◆ **The problem**
Make an exact copy of the records that follow, with each picture omitted.

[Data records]
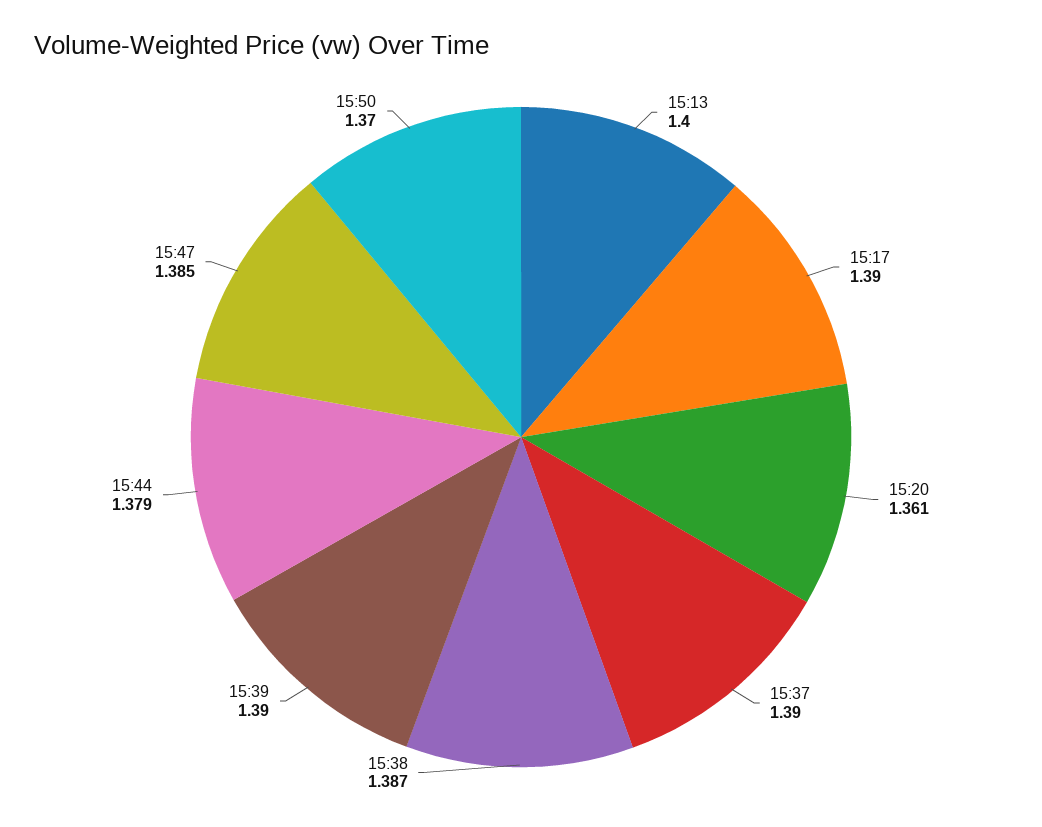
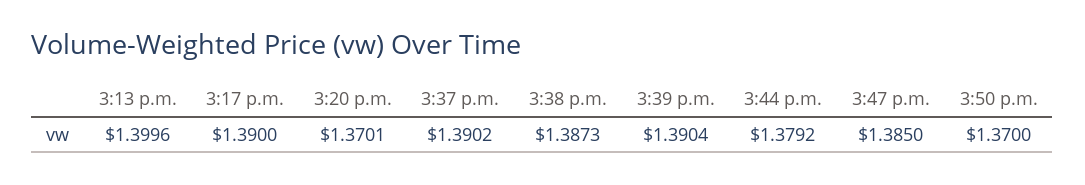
  {
    "15:13": 1.3996,
    "15:17": 1.39,
-   "15:20": 1.361,
+   "15:20": 1.3701,
    "15:37": 1.3902,
    "15:38": 1.3873,
    "15:39": 1.3904,
    "15:44": 1.3792,
    "15:47": 1.385,
    "15:50": 1.37
  }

◆ **Your response**
  {
    "15:13": 1.3996,
    "15:17": 1.39,
-   "15:20": 1.361,
+   "15:20": 1.3701,
    "15:37": 1.3902,
    "15:38": 1.3873,
    "15:39": 1.3904,
    "15:44": 1.3792,
    "15:47": 1.385,
    "15:50": 1.37
  }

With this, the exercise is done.